Good afternoon, modern design fans! We're coming to you live today from Dwell on Design, our annual conference held in a very sunny Los Angeles, California.
Yes, those are Vitra Vegetal chairs courtesy of Ronan and Erwan Bouroullec you're witnessing (some of us in the audience are even lucky enough to have our rears nestled into them—they're pretty comfy!). After a welcome from our editor-in-chief Sam Grawe (looking very SoCal in a white suit jacket) and a hello from publisher Michela O'Connor Abrams and founder Lara Deam, Dwell was presented with a certificate from Mayor Antonio Villaraigosa, thanks to the city's urban design and planning coordinator Krista Kline (who we know for a fact has every single issue of Dwell lined up beside her desk in City Hall).

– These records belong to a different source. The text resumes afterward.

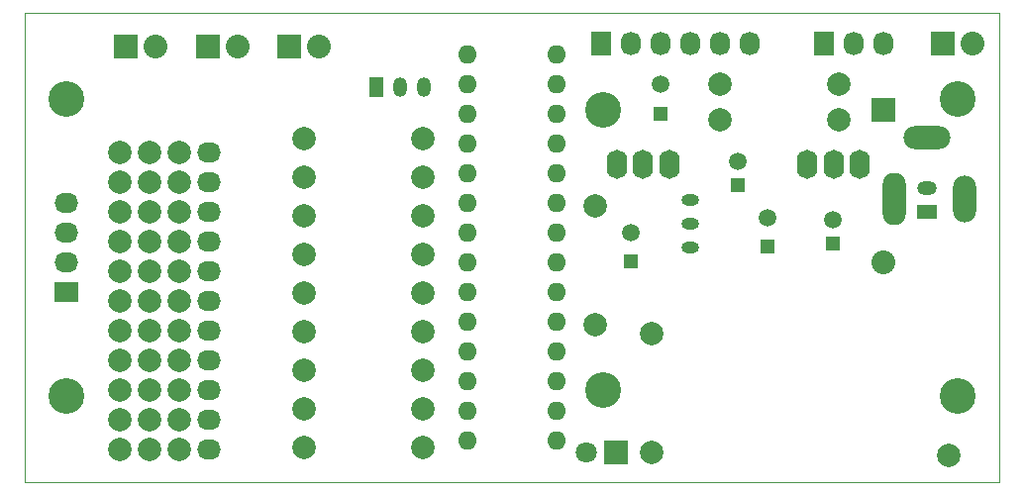
<source format=gbr>
G04 #@! TF.FileFunction,Soldermask,Bot*
%FSLAX46Y46*%
G04 Gerber Fmt 4.6, Leading zero omitted, Abs format (unit mm)*
G04 Created by KiCad (PCBNEW 4.0.5+dfsg1-4~bpo8+1) date Wed Apr 26 23:39:42 2017*
%MOMM*%
%LPD*%
G01*
G04 APERTURE LIST*
%ADD10C,0.100000*%
%ADD11R,2.032000X1.727200*%
%ADD12O,2.032000X1.727200*%
%ADD13R,1.727200X2.032000*%
%ADD14O,1.727200X2.032000*%
%ADD15R,1.699260X1.198880*%
%ADD16O,1.699260X1.198880*%
%ADD17O,4.000500X1.998980*%
%ADD18O,1.998980X4.000500*%
%ADD19O,1.998980X4.500880*%
%ADD20R,1.198880X1.699260*%
%ADD21O,1.198880X1.699260*%
%ADD22R,2.032000X2.032000*%
%ADD23O,2.032000X2.032000*%
%ADD24R,2.000000X2.000000*%
%ADD25C,1.800000*%
%ADD26R,1.300000X1.300000*%
%ADD27C,1.500000*%
%ADD28O,1.500000X1.000000*%
%ADD29C,1.998980*%
%ADD30C,2.000000*%
%ADD31C,3.048000*%
%ADD32O,1.747520X2.499360*%
%ADD33O,1.600000X1.600000*%
G04 APERTURE END LIST*
D10*
X219456000Y-140716000D02*
X136144000Y-140716000D01*
X219456000Y-100584000D02*
X219456000Y-140716000D01*
X136144000Y-100584000D02*
X219456000Y-100584000D01*
X136144000Y-140716000D02*
X136144000Y-100584000D01*
D11*
X139700000Y-124460000D03*
D12*
X139700000Y-121920000D03*
X139700000Y-119380000D03*
X139700000Y-116840000D03*
D13*
X204470000Y-103251000D03*
D14*
X207010000Y-103251000D03*
X209550000Y-103251000D03*
D15*
X213233000Y-117602000D03*
D16*
X213233000Y-115600480D03*
D17*
X213233000Y-111252000D03*
D18*
X216484200Y-116552980D03*
D19*
X210482180Y-116552980D03*
D20*
X166149020Y-106934000D03*
D21*
X168181020Y-106934000D03*
X170213020Y-106934000D03*
D22*
X209550000Y-108920000D03*
D23*
X209550000Y-121920000D03*
D24*
X186690000Y-138176000D03*
D25*
X184150000Y-138176000D03*
D26*
X205232000Y-120364000D03*
D27*
X205232000Y-118332000D03*
D26*
X199644000Y-120610000D03*
D27*
X199644000Y-118110000D03*
D28*
X193040000Y-118618000D03*
X193040000Y-120650000D03*
X193040000Y-116586000D03*
D29*
X170180000Y-124587000D03*
X160020000Y-124587000D03*
D30*
X149352000Y-115062000D03*
X144272000Y-112539629D03*
X146812000Y-112522000D03*
X149352000Y-112522000D03*
D12*
X151892000Y-115062000D03*
X151892000Y-117602000D03*
X151892000Y-120142000D03*
X151892000Y-122682000D03*
X151892000Y-125222000D03*
X151892000Y-127762000D03*
X151892000Y-130302000D03*
X151892000Y-132842000D03*
X151892000Y-137922000D03*
X151892000Y-135382000D03*
X151892000Y-112522000D03*
D30*
X146812000Y-115062000D03*
X144272000Y-115062000D03*
X146812000Y-117602000D03*
X144272000Y-117602000D03*
X149352000Y-120159629D03*
X149352000Y-122699629D03*
X149352000Y-125239629D03*
X149352000Y-117602000D03*
X146812000Y-122682000D03*
X146812000Y-120142000D03*
X144272000Y-125222000D03*
X146812000Y-125222000D03*
X144272000Y-120142000D03*
X144272000Y-122682000D03*
X146812000Y-132859629D03*
X146812000Y-137939629D03*
X144272000Y-135399629D03*
X144272000Y-132859629D03*
X144272000Y-137939629D03*
X146812000Y-135399629D03*
X144272000Y-127762000D03*
X144272000Y-130302000D03*
X146812000Y-127762000D03*
X149352000Y-130319629D03*
X146812000Y-130319629D03*
X149352000Y-127779629D03*
X149352000Y-132859629D03*
X149352000Y-137939629D03*
X149352000Y-135399629D03*
D31*
X139700000Y-133350000D03*
X139700000Y-107950000D03*
X215900000Y-107950000D03*
X215900000Y-133350000D03*
X185547000Y-132905500D03*
X185534300Y-108915200D03*
D29*
X160020000Y-121285000D03*
X170180000Y-121285000D03*
X160020000Y-117983000D03*
X170180000Y-117983000D03*
X160020000Y-131191000D03*
X170180000Y-131191000D03*
X160020000Y-127889000D03*
X170180000Y-127889000D03*
X160020000Y-137795000D03*
X170180000Y-137795000D03*
X160020000Y-134493000D03*
X170180000Y-134493000D03*
X205740000Y-109728000D03*
X195580000Y-109728000D03*
X160020000Y-111379000D03*
X170180000Y-111379000D03*
X160020000Y-114681000D03*
X170180000Y-114681000D03*
D22*
X158750000Y-103505000D03*
D23*
X161290000Y-103505000D03*
D22*
X151765000Y-103505000D03*
D23*
X154305000Y-103505000D03*
D22*
X144780000Y-103505000D03*
D23*
X147320000Y-103505000D03*
D29*
X189738000Y-128016000D03*
X189738000Y-138176000D03*
X184912000Y-117094000D03*
X184912000Y-127254000D03*
X205740000Y-106680000D03*
X195580000Y-106680000D03*
D13*
X185420000Y-103251000D03*
D14*
X187960000Y-103251000D03*
X190500000Y-103251000D03*
X193040000Y-103251000D03*
X195580000Y-103251000D03*
X198120000Y-103251000D03*
D30*
X215138000Y-138430000D03*
D32*
X186728100Y-113538000D03*
X188976000Y-113538000D03*
X191223900Y-113538000D03*
X203022200Y-113538000D03*
X205270100Y-113538000D03*
X207518000Y-113538000D03*
D33*
X173990000Y-104140000D03*
X173990000Y-106680000D03*
X173990000Y-109220000D03*
X173990000Y-111760000D03*
X173990000Y-114300000D03*
X173990000Y-116840000D03*
X173990000Y-119380000D03*
X173990000Y-121920000D03*
X173990000Y-124460000D03*
X173990000Y-127000000D03*
X173990000Y-129540000D03*
X173990000Y-132080000D03*
X173990000Y-134620000D03*
X173990000Y-137160000D03*
X181610000Y-137160000D03*
X181610000Y-134620000D03*
X181610000Y-132080000D03*
X181610000Y-129540000D03*
X181610000Y-127000000D03*
X181610000Y-124460000D03*
X181610000Y-121920000D03*
X181610000Y-119380000D03*
X181610000Y-116840000D03*
X181610000Y-114300000D03*
X181610000Y-111760000D03*
X181610000Y-109220000D03*
X181610000Y-106680000D03*
X181610000Y-104140000D03*
D26*
X187960000Y-121880000D03*
D27*
X187960000Y-119380000D03*
D26*
X190500000Y-109220000D03*
D27*
X190500000Y-106720000D03*
D26*
X197104000Y-115316000D03*
D27*
X197104000Y-113284000D03*
D22*
X214630000Y-103251000D03*
D23*
X217170000Y-103251000D03*
M02*

</source>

Editor Aaron Britt, currently bow-tied and mustached, opens things up with his My House panel and introduces Los Angeles–based designer Jeremy Levine (whose house currently graces the front cover of Dwell and San Diego-based designer Christopher Puzio, whose house is adjacent to his very cool Spacecraft Gallery.
Six years ago Puzio and his wife, Emily, looked for a live/work site in San Diego. Puzio came from Cranbrook and was very inspired by the house of fellow alumni Charles and Ray Eames. When Christopher and Emily lived in Detroit, they lived in a Mies van der Rohe building, so their modernist roots are strong. They found a commercial stucco building, which they tore down to the studs, and rebuilt it up into a very simple metal box. Indoor-outdoor living was key, so they included an outdoor fireplace, and they even poured concrete for their own pool. And Puzio, who is also a metalworker, added plenty of his own custom flourishes.

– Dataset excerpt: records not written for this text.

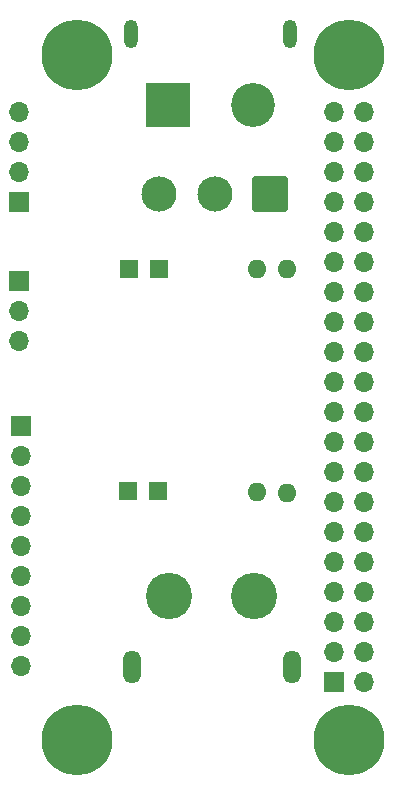
<source format=gbr>
%TF.GenerationSoftware,KiCad,Pcbnew,(6.0.5-0)*%
%TF.CreationDate,2024-03-03T23:29:24-05:00*%
%TF.ProjectId,CubeSat PCB V0.2,43756265-5361-4742-9050-43422056302e,rev?*%
%TF.SameCoordinates,Original*%
%TF.FileFunction,Soldermask,Bot*%
%TF.FilePolarity,Negative*%
%FSLAX46Y46*%
G04 Gerber Fmt 4.6, Leading zero omitted, Abs format (unit mm)*
G04 Created by KiCad (PCBNEW (6.0.5-0)) date 2024-03-03 23:29:24*
%MOMM*%
%LPD*%
G01*
G04 APERTURE LIST*
G04 Aperture macros list*
%AMRoundRect*
0 Rectangle with rounded corners*
0 $1 Rounding radius*
0 $2 $3 $4 $5 $6 $7 $8 $9 X,Y pos of 4 corners*
0 Add a 4 corners polygon primitive as box body*
4,1,4,$2,$3,$4,$5,$6,$7,$8,$9,$2,$3,0*
0 Add four circle primitives for the rounded corners*
1,1,$1+$1,$2,$3*
1,1,$1+$1,$4,$5*
1,1,$1+$1,$6,$7*
1,1,$1+$1,$8,$9*
0 Add four rect primitives between the rounded corners*
20,1,$1+$1,$2,$3,$4,$5,0*
20,1,$1+$1,$4,$5,$6,$7,0*
20,1,$1+$1,$6,$7,$8,$9,0*
20,1,$1+$1,$8,$9,$2,$3,0*%
G04 Aperture macros list end*
%ADD10RoundRect,0.102000X1.387500X1.387500X-1.387500X1.387500X-1.387500X-1.387500X1.387500X-1.387500X0*%
%ADD11C,2.979000*%
%ADD12R,3.716000X3.716000*%
%ADD13C,3.716000*%
%ADD14O,1.200000X2.400000*%
%ADD15R,1.600000X1.600000*%
%ADD16O,1.600000X1.600000*%
%ADD17C,3.920000*%
%ADD18O,1.504000X2.804000*%
%ADD19R,1.700000X1.700000*%
%ADD20O,1.700000X1.700000*%
%ADD21C,6.000000*%
G04 APERTURE END LIST*
D10*
%TO.C,SW1*%
X109150000Y-77700000D03*
D11*
X104450000Y-77700000D03*
X99750000Y-77700000D03*
%TD*%
D12*
%TO.C,J4*%
X100500000Y-70150000D03*
D13*
X107700000Y-70150000D03*
D14*
X97350000Y-64150000D03*
X110850000Y-64150000D03*
%TD*%
D15*
%TO.C,U1*%
X97209500Y-84098000D03*
X99749500Y-84098000D03*
D16*
X108004500Y-84072600D03*
X110544500Y-84098000D03*
D15*
X97082500Y-102894000D03*
X99622500Y-102894000D03*
D16*
X110544500Y-103021000D03*
X108004500Y-102995600D03*
%TD*%
D17*
%TO.C,J6*%
X100600000Y-111750000D03*
X107800000Y-111750000D03*
D18*
X97450000Y-117750000D03*
X110950000Y-117750000D03*
%TD*%
D19*
%TO.C,J5*%
X87900000Y-85100000D03*
D20*
X87900000Y-87640000D03*
X87900000Y-90180000D03*
%TD*%
D21*
%TO.C,J1*%
X92775000Y-65925000D03*
X115775000Y-65925000D03*
X92775000Y-123925000D03*
X115775000Y-123925000D03*
D19*
X114505000Y-119055000D03*
D20*
X117045000Y-119055000D03*
X114505000Y-116515000D03*
X117045000Y-116515000D03*
X114505000Y-113975000D03*
X117045000Y-113975000D03*
X114505000Y-111435000D03*
X117045000Y-111435000D03*
X114505000Y-108895000D03*
X117045000Y-108895000D03*
X114505000Y-106355000D03*
X117045000Y-106355000D03*
X114505000Y-103815000D03*
X117045000Y-103815000D03*
X114505000Y-101275000D03*
X117045000Y-101275000D03*
X114505000Y-98735000D03*
X117045000Y-98735000D03*
X114505000Y-96195000D03*
X117045000Y-96195000D03*
X114505000Y-93655000D03*
X117045000Y-93655000D03*
X114505000Y-91115000D03*
X117045000Y-91115000D03*
X114505000Y-88575000D03*
X117045000Y-88575000D03*
X114505000Y-86035000D03*
X117045000Y-86035000D03*
X114505000Y-83495000D03*
X117045000Y-83495000D03*
X114505000Y-80955000D03*
X117045000Y-80955000D03*
X114505000Y-78415000D03*
X117045000Y-78415000D03*
X114505000Y-75875000D03*
X117045000Y-75875000D03*
X114505000Y-73335000D03*
X117045000Y-73335000D03*
X114505000Y-70795000D03*
X117045000Y-70795000D03*
%TD*%
D19*
%TO.C,J2*%
X87900000Y-78400000D03*
D20*
X87900000Y-75860000D03*
X87900000Y-73320000D03*
X87900000Y-70780000D03*
%TD*%
D19*
%TO.C,J3*%
X88050000Y-97330000D03*
D20*
X88050000Y-99870000D03*
X88050000Y-102410000D03*
X88050000Y-104950000D03*
X88050000Y-107490000D03*
X88050000Y-110030000D03*
X88050000Y-112570000D03*
X88050000Y-115110000D03*
X88050000Y-117650000D03*
%TD*%
M02*

</source>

After all that they decided to open a contemporary art space in the gallery, which Puzio says really became a nexus for the San Diego creative community, even within a residential neighborhood. But they'll never quite feel like it's finished. "Being an architect and a builder at the same time you have to constantly reconcile between being a perfectionist and wanting to get it done." Luckily, he and his wife were a good team as they keep making changes: She's a contractor. He notes they're still married, thank goodness.
Levine's own architectural practice revolves around three themes. 1) Sustainability: if there's something there, like the three trees on the property they purchased, you leave it. 2) Regional Modernism: finding the beauty in Southern California's historic forms like courtyards or deep set windows. 3) Harvesting: if a resource is there, use it. Levine stumbled upon another stucco box, a Spanish house. But also it had a stunning cypress tree out front. So instead of cutting down the tree, he enclosed it in a front courtyard. There's even a small tree inside a courtyard that acts as a thermal chimney, but is also adjacent to an outdoor shower—ingenious greywater irrigation!
Levine looked to harvest resources every chance he got. He plundered used lumberyards to make furniture, put recycled fly ash into the concrete, and stacked free rocks into the exterior walls to create a passive thermal feature. And this part's ingenious: They took the thick Spanish walls and carved shelving out of it, bringing character and light into every room. Another smart move was putting drawers into the custom bed platform, and even created storage inside the floor using shipping jacks operated by foot pedals. To find resources for how to do all these things, it was definitely an educational experience. Levine suggested not to be shy, and to reach out to the masters. "You can call these guys called the Greywater Guerrillas," Levine laughed. "And they'll call you back!"